─── ИСХОДНЫЙ ТЕКСТ ───

Ну какое содержание или смысл может быть в постижении лишь высшим умозрением. Кто его обладатель, кто его измерял, и по каким критерия оно высшее?
Но страна Либералия всё же существует не только во Вселенной, куда ей и дорога, и где ей только и место, но и в виде россыпи отдельных либералов в человеческих кожных оболочках, разбросанных природой по всей поверхности Земли, которые иногда образуют некие сгустки, похожие на колонии обособленных друг от друга микроорганизмов в их посеве в чашках Петри. Но они всегда живут только среди людей, как те же бактерии, среди белковых тел, без которых они выжить не способны.
Наибольшая концентрация этих чашек в европейском Западе – рассаднике либерализма, мировых и локальных войн, народных и мировых бедствий, откуда их ветром или морскими течениями занесло ещё дальше на запад – в Северную Америку. А сейчас они переползли и на восток – в Россию. Ни Китай, ни Индия им оказались пока не по вкусу. А вот Россия???

─── ЗАПИСАННЫЕ ДАННЫЕ ───

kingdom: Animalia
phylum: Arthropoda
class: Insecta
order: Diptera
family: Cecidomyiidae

───
─── ЗАПИСАННЫЕ ДАННЫЕ ───

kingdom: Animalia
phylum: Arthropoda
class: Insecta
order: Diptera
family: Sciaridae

───

[ВАШИ ЗАДАНИЯ]
a. Повторите, пожалуйста, отрывок из текста о Либералии, начиная со слов "Но страна Либералия" и заканчивая словами "А вот Россия???".
b. Какие две страны, согласно тексту о Либералии, оказались пока не по вкусу?

[ОТВЕТЫ К ЗАДАНИЯМ]
a.
Но страна Либералия всё же существует не только во Вселенной, куда ей и дорога, и где ей только и место, но и в виде россыпи отдельных либералов в человеческих кожных оболочках, разбросанных природой по всей поверхности Земли, которые иногда образуют некие сгустки, похожие на колонии обособленных друг от друга микроорганизмов в их посеве в чашках Петри. Но они всегда живут только среди людей, как те же бактерии, среди белковых тел, без которых они выжить не способны.
Наибольшая концентрация этих чашек в европейском Западе – рассаднике либерализма, мировых и локальных войн, народных и мировых бедствий, откуда их ветром или морскими течениями занесло ещё дальше на запад – в Северную Америку. А сейчас они переползли и на восток – в Россию. Ни Китай, ни Индия им оказались пока не по вкусу. А вот Россия???

b. Китай и Индия.